_YOUR GOAL_
Scan the records below for the line with "2.6 The Duties" and the line with "undertake a Health". Repeat those two lines and every line between them exactly, and nothing else.

Page-level text extractions
· · · ·
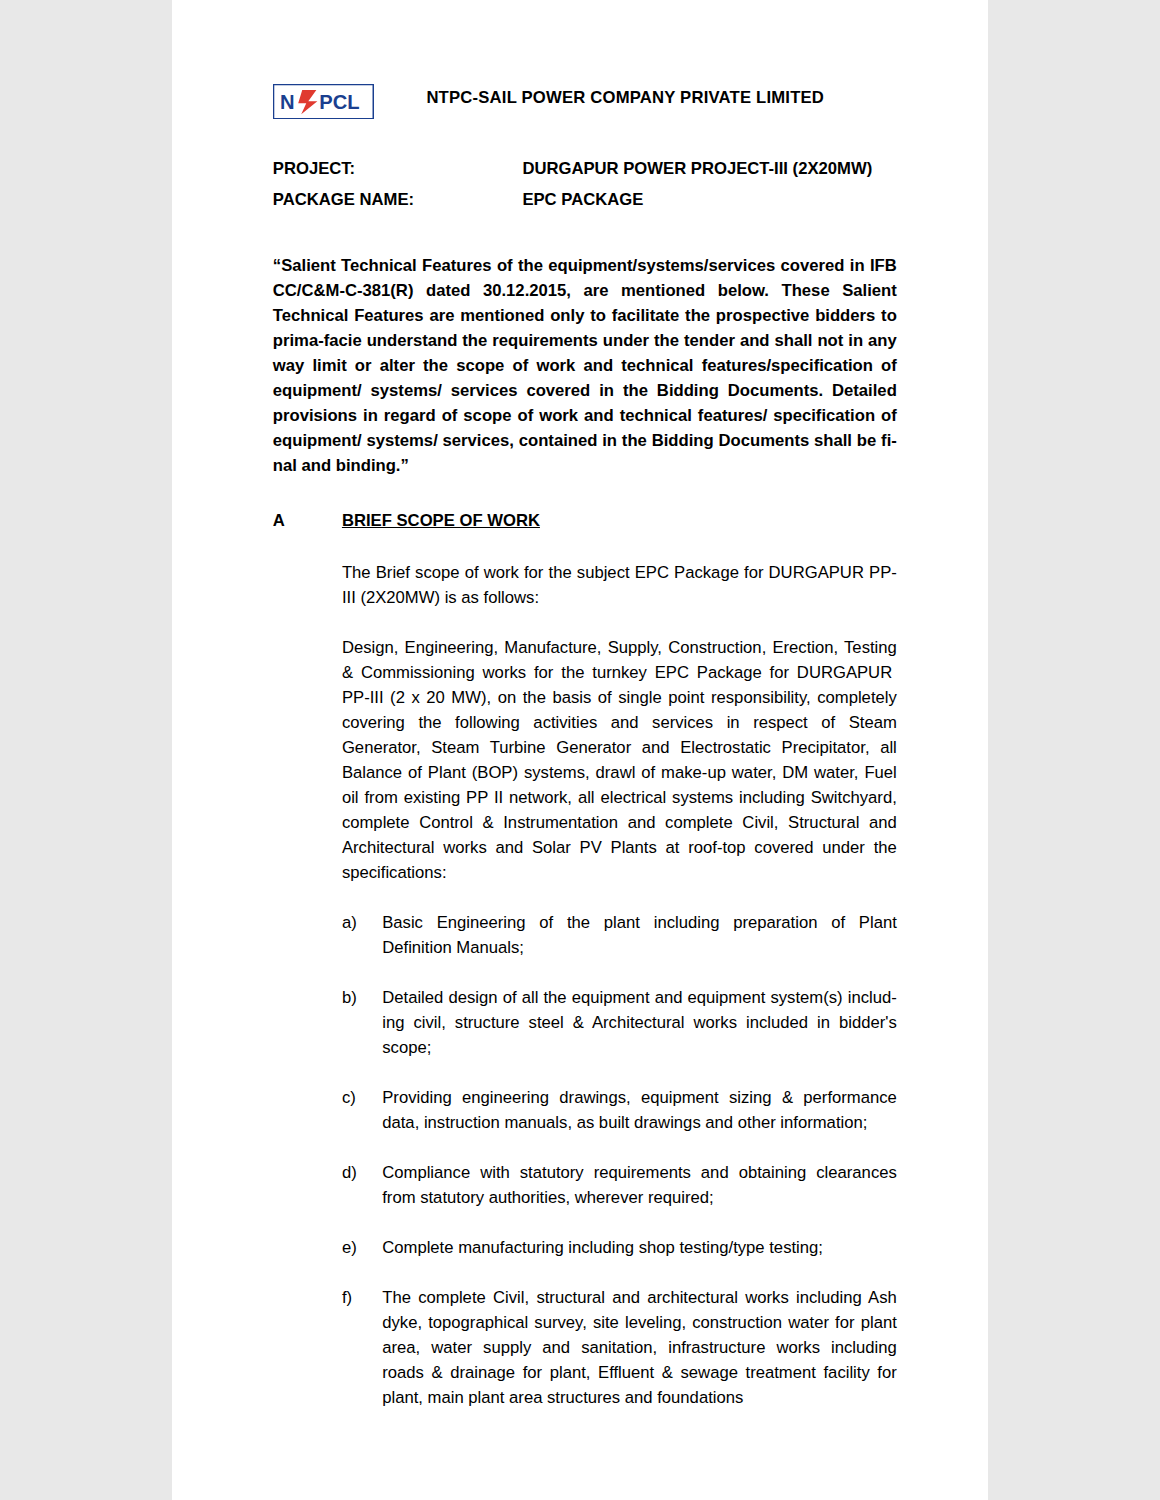N PCL
NTPC-SAIL POWER COMPANY PRIVATE LIMITED
| PROJECT: | DURGAPUR POWER PROJECT-III (2X20MW) |
| PACKAGE NAME: | EPC PACKAGE |
“Salient Technical Features of the equipment/systems/services covered in IFB CC/C&M-C-381(R) dated 30.12.2015, are mentioned below. These Salient Technical Features are mentioned only to facilitate the prospective bidders to prima-facie understand the requirements under the tender and shall not in any way limit or alter the scope of work and technical features/specification of equipment/ systems/ services covered in the Bidding Documents. Detailed provisions in regard of scope of work and technical features/ specification of equipment/ systems/ services, contained in the Bidding Documents shall be final and binding.”
A
BRIEF SCOPE OF WORK
The Brief scope of work for the subject EPC Package for DURGAPUR PP-III (2X20MW) is as follows:
Design, Engineering, Manufacture, Supply, Construction, Erection, Testing & Commissioning works for the turnkey EPC Package for DURGAPUR PP-III (2 x 20 MW), on the basis of single point responsibility, completely covering the following activities and services in respect of Steam Generator, Steam Turbine Generator and Electrostatic Precipitator, all Balance of Plant (BOP) systems, drawl of make-up water, DM water, Fuel oil from existing PP II network, all electrical systems including Switchyard, complete Control & Instrumentation and complete Civil, Structural and Architectural works and Solar PV Plants at roof-top covered under the specifications:
a) Basic Engineering of the plant including preparation of Plant Definition Manuals;
b) Detailed design of all the equipment and equipment system(s) including civil, structure steel & Architectural works included in bidder's scope;
c) Providing engineering drawings, equipment sizing & performance data, instruction manuals, as built drawings and other information;
d) Compliance with statutory requirements and obtaining clearances from statutory authorities, wherever required;
e) Complete manufacturing including shop testing/type testing;
f) The complete Civil, structural and architectural works including Ash dyke, topographical survey, site leveling, construction water for plant area, water supply and sanitation, infrastructure works including roads & drainage for plant, Effluent & sewage treatment facility for plant, main plant area structures and foundations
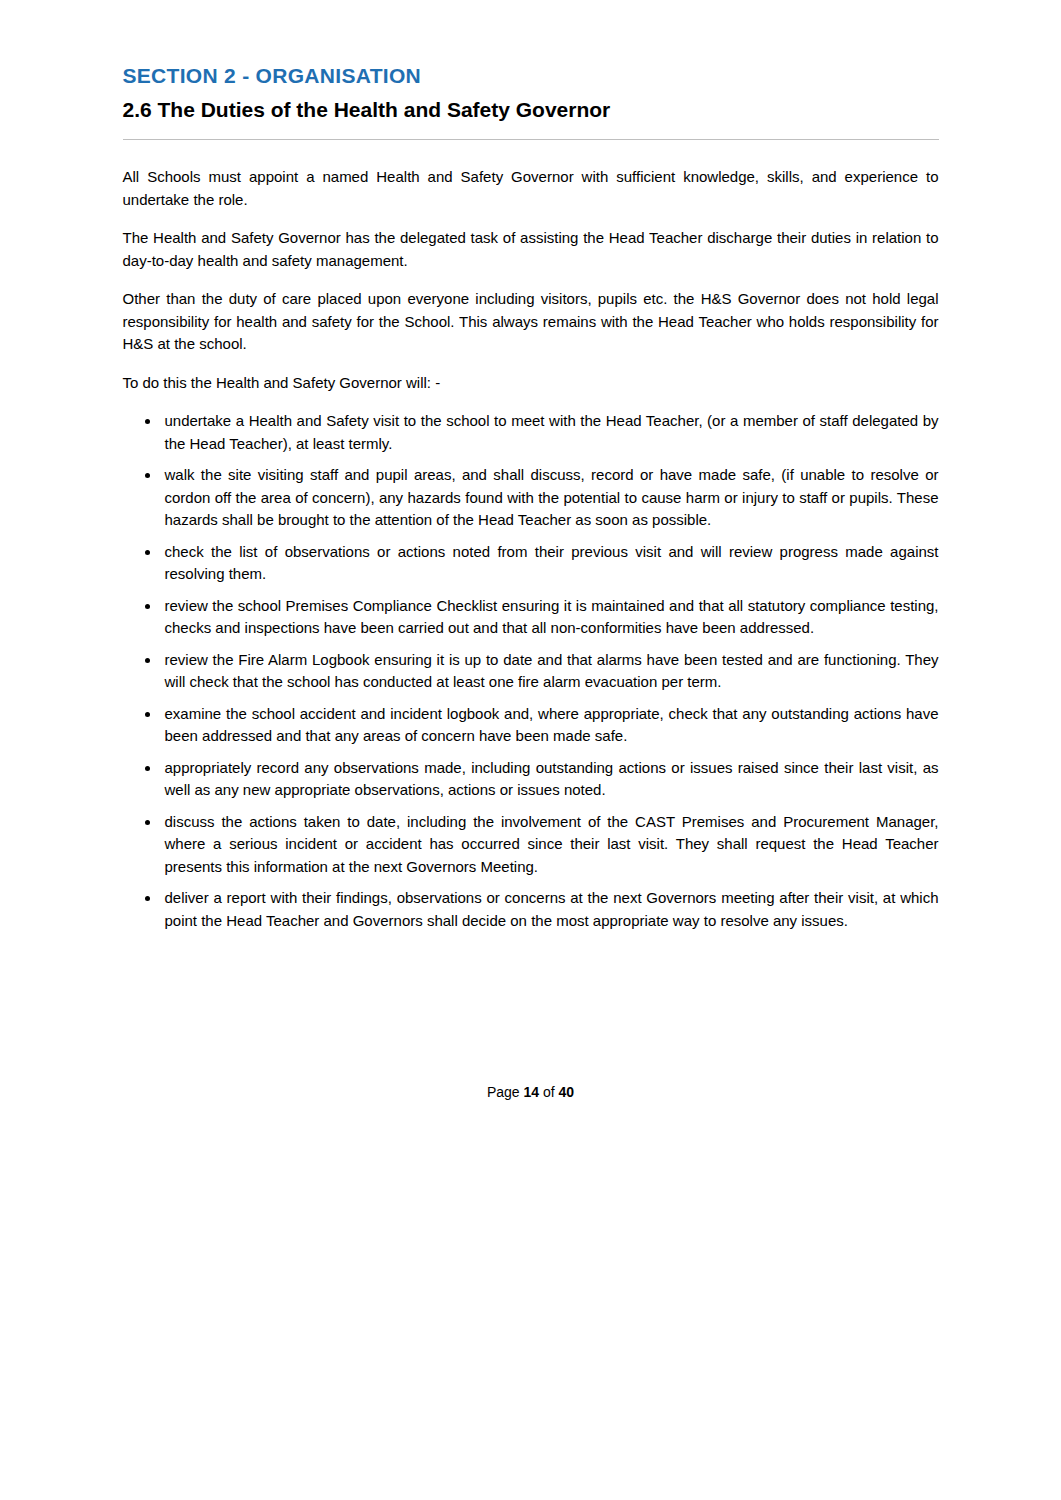SECTION 2 - ORGANISATION
2.6 The Duties of the Health and Safety Governor
All Schools must appoint a named Health and Safety Governor with sufficient knowledge, skills, and experience to undertake the role.
The Health and Safety Governor has the delegated task of assisting the Head Teacher discharge their duties in relation to day-to-day health and safety management.
Other than the duty of care placed upon everyone including visitors, pupils etc. the H&S Governor does not hold legal responsibility for health and safety for the School. This always remains with the Head Teacher who holds responsibility for H&S at the school.
To do this the Health and Safety Governor will: -
undertake a Health and Safety visit to the school to meet with the Head Teacher, (or a member of staff delegated by the Head Teacher), at least termly.
walk the site visiting staff and pupil areas, and shall discuss, record or have made safe, (if unable to resolve or cordon off the area of concern), any hazards found with the potential to cause harm or injury to staff or pupils. These hazards shall be brought to the attention of the Head Teacher as soon as possible.
check the list of observations or actions noted from their previous visit and will review progress made against resolving them.
review the school Premises Compliance Checklist ensuring it is maintained and that all statutory compliance testing, checks and inspections have been carried out and that all non-conformities have been addressed.
review the Fire Alarm Logbook ensuring it is up to date and that alarms have been tested and are functioning. They will check that the school has conducted at least one fire alarm evacuation per term.
examine the school accident and incident logbook and, where appropriate, check that any outstanding actions have been addressed and that any areas of concern have been made safe.
appropriately record any observations made, including outstanding actions or issues raised since their last visit, as well as any new appropriate observations, actions or issues noted.
discuss the actions taken to date, including the involvement of the CAST Premises and Procurement Manager, where a serious incident or accident has occurred since their last visit. They shall request the Head Teacher presents this information at the next Governors Meeting.
deliver a report with their findings, observations or concerns at the next Governors meeting after their visit, at which point the Head Teacher and Governors shall decide on the most appropriate way to resolve any issues.
Page 14 of 40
· · · ·
_OUTPUT_
2.6 The Duties of the Health and Safety Governor
All Schools must appoint a named Health and Safety Governor with sufficient knowledge, skills, and experience to undertake the role.
The Health and Safety Governor has the delegated task of assisting the Head Teacher discharge their duties in relation to day-to-day health and safety management.
Other than the duty of care placed upon everyone including visitors, pupils etc. the H&S Governor does not hold legal responsibility for health and safety for the School. This always remains with the Head Teacher who holds responsibility for H&S at the school.
To do this the Health and Safety Governor will: -
undertake a Health and Safety visit to the school to meet with the Head Teacher, (or a member of staff delegated by the Head Teacher), at least termly.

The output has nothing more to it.